**What to produce**
Reproduce the lines of the items below word for word, from the line with "Get an existing" up to and including the line with "### New Helper Functions", and nothing more. Omit the pictures from your answer.

**Available data**
%%

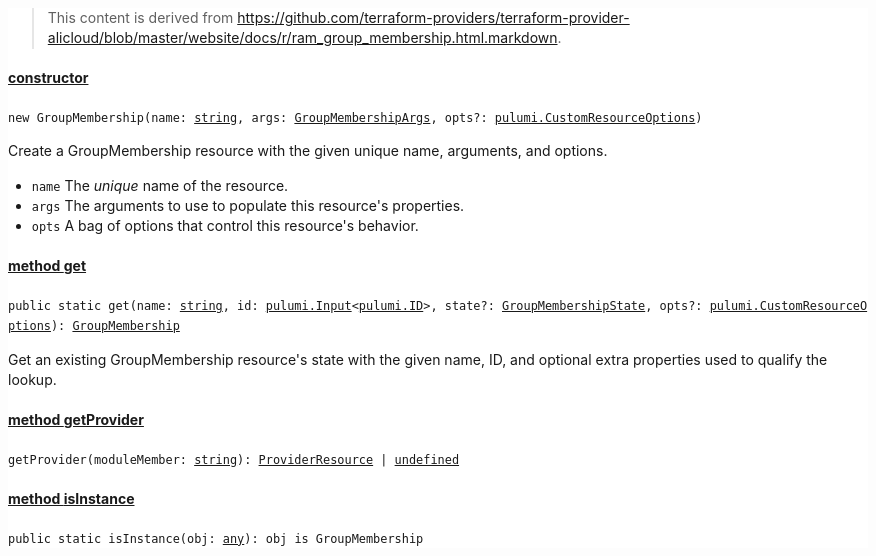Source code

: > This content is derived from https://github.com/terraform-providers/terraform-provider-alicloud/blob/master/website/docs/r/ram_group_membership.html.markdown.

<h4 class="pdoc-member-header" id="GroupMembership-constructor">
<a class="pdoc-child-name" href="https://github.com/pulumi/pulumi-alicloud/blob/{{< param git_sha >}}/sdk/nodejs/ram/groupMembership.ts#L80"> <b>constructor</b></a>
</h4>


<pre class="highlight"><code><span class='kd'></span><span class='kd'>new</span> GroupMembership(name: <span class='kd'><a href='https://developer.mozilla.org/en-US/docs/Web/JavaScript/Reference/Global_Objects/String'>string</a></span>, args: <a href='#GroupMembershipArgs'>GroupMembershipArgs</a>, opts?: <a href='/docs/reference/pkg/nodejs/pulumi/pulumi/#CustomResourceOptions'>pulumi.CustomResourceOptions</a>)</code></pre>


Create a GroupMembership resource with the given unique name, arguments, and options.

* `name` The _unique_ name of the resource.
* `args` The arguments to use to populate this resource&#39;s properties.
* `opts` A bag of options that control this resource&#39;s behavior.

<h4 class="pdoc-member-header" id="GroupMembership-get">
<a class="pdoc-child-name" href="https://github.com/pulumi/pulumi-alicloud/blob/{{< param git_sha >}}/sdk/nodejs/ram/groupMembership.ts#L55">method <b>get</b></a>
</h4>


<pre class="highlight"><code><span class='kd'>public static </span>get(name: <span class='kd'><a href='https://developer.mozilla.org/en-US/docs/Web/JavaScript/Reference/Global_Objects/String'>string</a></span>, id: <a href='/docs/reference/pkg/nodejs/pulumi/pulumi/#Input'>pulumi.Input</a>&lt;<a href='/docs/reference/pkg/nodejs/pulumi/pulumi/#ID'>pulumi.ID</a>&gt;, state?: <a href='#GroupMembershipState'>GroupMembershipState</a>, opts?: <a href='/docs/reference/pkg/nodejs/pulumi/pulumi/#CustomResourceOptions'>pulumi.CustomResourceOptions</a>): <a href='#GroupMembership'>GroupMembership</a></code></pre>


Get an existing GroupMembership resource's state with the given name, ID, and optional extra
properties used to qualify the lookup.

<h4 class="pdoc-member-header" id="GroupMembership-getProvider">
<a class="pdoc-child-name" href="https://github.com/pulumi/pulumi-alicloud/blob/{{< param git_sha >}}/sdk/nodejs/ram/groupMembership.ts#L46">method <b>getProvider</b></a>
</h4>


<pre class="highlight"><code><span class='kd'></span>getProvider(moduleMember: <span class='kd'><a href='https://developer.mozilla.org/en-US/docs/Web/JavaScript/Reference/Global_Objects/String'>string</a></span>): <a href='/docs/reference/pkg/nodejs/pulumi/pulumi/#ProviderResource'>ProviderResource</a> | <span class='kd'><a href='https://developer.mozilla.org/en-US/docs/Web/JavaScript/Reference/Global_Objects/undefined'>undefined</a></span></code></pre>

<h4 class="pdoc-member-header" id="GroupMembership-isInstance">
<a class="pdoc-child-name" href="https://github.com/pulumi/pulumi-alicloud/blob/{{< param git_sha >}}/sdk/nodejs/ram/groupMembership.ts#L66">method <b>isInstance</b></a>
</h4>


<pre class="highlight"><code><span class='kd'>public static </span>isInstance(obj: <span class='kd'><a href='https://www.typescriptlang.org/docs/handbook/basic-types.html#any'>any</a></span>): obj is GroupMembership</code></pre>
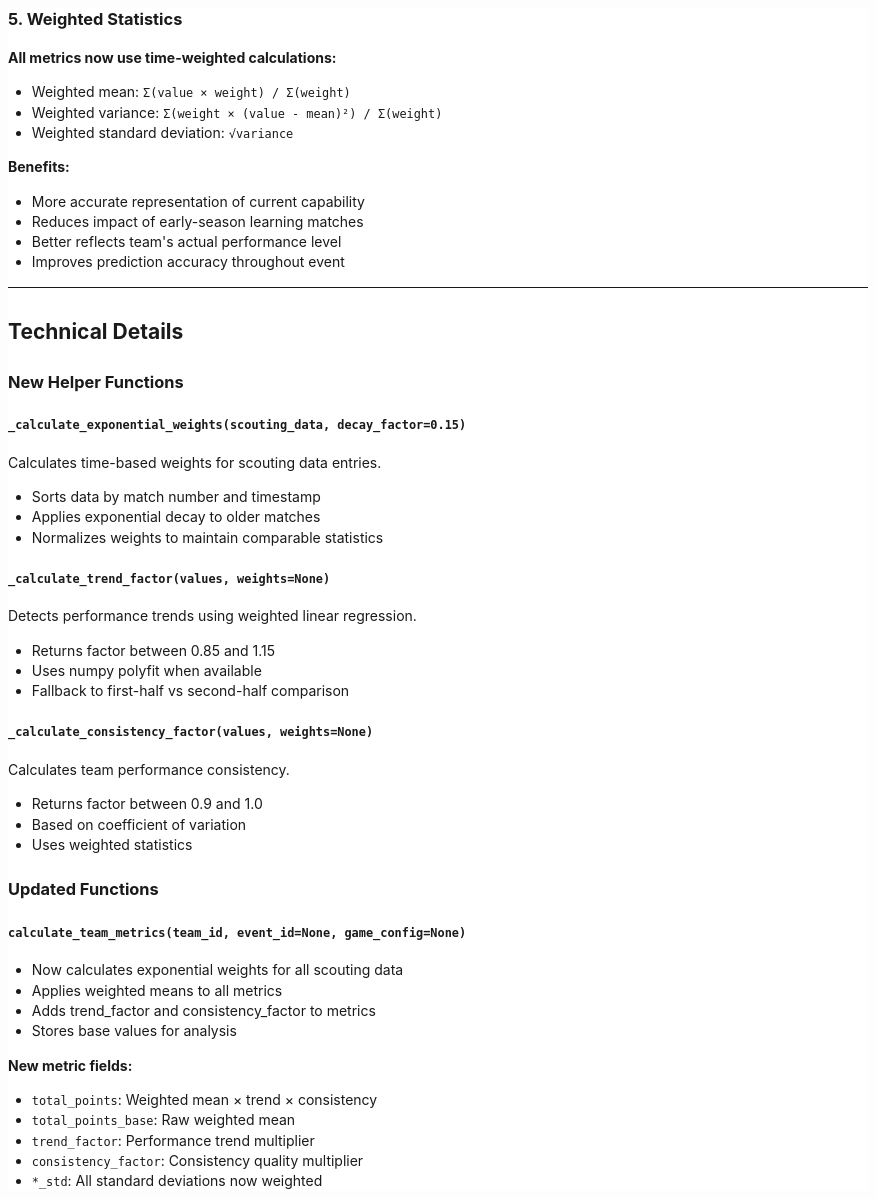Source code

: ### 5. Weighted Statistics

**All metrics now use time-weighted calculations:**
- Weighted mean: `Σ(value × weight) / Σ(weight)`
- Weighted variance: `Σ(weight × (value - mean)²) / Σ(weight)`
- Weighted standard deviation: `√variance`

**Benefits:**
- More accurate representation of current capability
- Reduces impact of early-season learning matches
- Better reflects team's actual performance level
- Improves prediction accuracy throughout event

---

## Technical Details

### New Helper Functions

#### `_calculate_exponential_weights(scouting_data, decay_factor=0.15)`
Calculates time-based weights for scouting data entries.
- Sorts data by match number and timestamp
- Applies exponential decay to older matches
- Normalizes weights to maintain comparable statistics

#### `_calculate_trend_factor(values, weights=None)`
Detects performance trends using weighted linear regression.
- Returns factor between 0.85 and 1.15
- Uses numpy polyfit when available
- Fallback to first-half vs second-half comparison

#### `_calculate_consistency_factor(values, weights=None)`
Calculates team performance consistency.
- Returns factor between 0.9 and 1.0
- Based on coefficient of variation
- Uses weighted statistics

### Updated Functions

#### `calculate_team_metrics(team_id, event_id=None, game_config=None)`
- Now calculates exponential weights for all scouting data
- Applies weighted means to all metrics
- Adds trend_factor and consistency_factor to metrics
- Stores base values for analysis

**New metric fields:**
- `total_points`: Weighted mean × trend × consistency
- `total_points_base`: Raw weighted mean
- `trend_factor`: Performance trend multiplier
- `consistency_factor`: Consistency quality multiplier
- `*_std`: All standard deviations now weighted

%%
%%

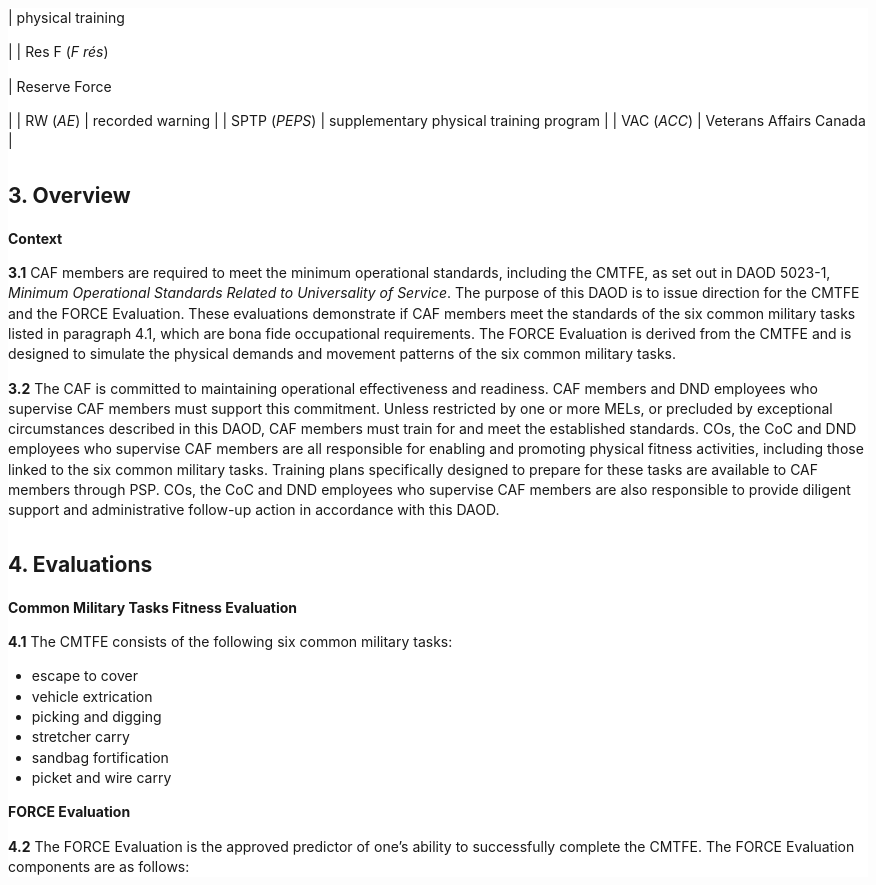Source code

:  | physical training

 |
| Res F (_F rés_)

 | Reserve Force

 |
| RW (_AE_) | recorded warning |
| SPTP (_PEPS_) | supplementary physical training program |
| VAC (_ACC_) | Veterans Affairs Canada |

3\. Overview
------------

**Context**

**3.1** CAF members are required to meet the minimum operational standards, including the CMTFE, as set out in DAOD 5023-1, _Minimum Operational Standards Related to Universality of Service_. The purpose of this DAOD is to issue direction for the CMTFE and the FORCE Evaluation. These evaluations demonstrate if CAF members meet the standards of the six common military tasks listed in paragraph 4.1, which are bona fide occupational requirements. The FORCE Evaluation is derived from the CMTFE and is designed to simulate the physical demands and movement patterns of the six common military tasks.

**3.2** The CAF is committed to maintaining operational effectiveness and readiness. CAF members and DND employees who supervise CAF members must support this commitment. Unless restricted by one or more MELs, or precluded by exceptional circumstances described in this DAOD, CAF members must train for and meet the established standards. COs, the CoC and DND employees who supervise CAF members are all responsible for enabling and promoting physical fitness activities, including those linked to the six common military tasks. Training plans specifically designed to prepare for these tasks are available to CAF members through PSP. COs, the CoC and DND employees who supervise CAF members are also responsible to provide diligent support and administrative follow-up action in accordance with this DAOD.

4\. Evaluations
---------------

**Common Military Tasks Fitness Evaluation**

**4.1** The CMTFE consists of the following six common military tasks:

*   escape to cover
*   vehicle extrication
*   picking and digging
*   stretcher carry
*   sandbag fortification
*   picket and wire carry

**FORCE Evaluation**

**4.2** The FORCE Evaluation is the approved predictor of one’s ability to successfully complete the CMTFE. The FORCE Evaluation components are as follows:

%%
%%

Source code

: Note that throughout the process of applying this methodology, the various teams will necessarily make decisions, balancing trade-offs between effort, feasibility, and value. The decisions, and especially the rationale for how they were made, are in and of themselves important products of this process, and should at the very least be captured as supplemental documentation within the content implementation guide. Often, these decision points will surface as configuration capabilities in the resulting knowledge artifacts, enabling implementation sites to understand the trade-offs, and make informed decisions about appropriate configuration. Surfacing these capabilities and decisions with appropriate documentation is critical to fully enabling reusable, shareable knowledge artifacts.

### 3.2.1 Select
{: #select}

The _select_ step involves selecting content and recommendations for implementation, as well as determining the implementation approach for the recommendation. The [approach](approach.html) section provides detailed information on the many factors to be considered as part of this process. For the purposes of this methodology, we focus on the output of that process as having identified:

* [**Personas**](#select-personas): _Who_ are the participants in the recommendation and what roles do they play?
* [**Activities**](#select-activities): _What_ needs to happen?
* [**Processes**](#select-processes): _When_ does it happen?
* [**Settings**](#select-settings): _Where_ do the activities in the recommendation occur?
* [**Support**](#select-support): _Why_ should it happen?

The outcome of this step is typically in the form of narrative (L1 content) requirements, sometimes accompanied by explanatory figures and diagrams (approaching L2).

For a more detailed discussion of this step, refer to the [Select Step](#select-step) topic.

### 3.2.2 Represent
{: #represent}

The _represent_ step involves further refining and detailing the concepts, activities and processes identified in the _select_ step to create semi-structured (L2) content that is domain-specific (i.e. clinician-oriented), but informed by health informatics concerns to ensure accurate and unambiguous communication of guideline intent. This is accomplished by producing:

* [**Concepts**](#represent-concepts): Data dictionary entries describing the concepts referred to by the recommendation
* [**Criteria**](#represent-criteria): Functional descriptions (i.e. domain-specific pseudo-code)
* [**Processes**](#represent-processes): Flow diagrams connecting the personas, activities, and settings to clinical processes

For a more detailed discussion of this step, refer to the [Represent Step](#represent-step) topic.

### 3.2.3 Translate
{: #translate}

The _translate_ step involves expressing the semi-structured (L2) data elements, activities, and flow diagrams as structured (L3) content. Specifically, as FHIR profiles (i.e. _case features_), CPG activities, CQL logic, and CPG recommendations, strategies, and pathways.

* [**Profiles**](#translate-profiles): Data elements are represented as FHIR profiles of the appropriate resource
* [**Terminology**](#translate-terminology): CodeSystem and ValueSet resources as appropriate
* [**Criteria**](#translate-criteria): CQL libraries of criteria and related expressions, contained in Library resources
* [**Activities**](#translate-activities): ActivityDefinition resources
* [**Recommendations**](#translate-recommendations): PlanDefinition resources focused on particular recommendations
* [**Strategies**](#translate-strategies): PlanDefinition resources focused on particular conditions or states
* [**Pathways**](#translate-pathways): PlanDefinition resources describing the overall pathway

%%

**Exercise solution**
Get an existing GroupMembership resource's state with the given name, ID, and optional extra
properties used to qualify the lookup.

<h4 class="pdoc-member-header" id="GroupMembership-getProvider">
<a class="pdoc-child-name" href="https://github.com/pulumi/pulumi-alicloud/blob/{{< param git_sha >}}/sdk/nodejs/ram/groupMembership.ts#L46">method <b>getProvider</b></a>
</h4>


<pre class="highlight"><code><span class='kd'></span>getProvider(moduleMember: <span class='kd'><a href='https://developer.mozilla.org/en-US/docs/Web/JavaScript/Reference/Global_Objects/String'>string</a></span>): <a href='/docs/reference/pkg/nodejs/pulumi/pulumi/#ProviderResource'>ProviderResource</a> | <span class='kd'><a href='https://developer.mozilla.org/en-US/docs/Web/JavaScript/Reference/Global_Objects/undefined'>undefined</a></span></code></pre>

<h4 class="pdoc-member-header" id="GroupMembership-isInstance">
<a class="pdoc-child-name" href="https://github.com/pulumi/pulumi-alicloud/blob/{{< param git_sha >}}/sdk/nodejs/ram/groupMembership.ts#L66">method <b>isInstance</b></a>
</h4>


<pre class="highlight"><code><span class='kd'>public static </span>isInstance(obj: <span class='kd'><a href='https://www.typescriptlang.org/docs/handbook/basic-types.html#any'>any</a></span>): obj is GroupMembership</code></pre>
Source code

: ### 5. Weighted Statistics

**All metrics now use time-weighted calculations:**
- Weighted mean: `Σ(value × weight) / Σ(weight)`
- Weighted variance: `Σ(weight × (value - mean)²) / Σ(weight)`
- Weighted standard deviation: `√variance`

**Benefits:**
- More accurate representation of current capability
- Reduces impact of early-season learning matches
- Better reflects team's actual performance level
- Improves prediction accuracy throughout event

---

## Technical Details

### New Helper Functions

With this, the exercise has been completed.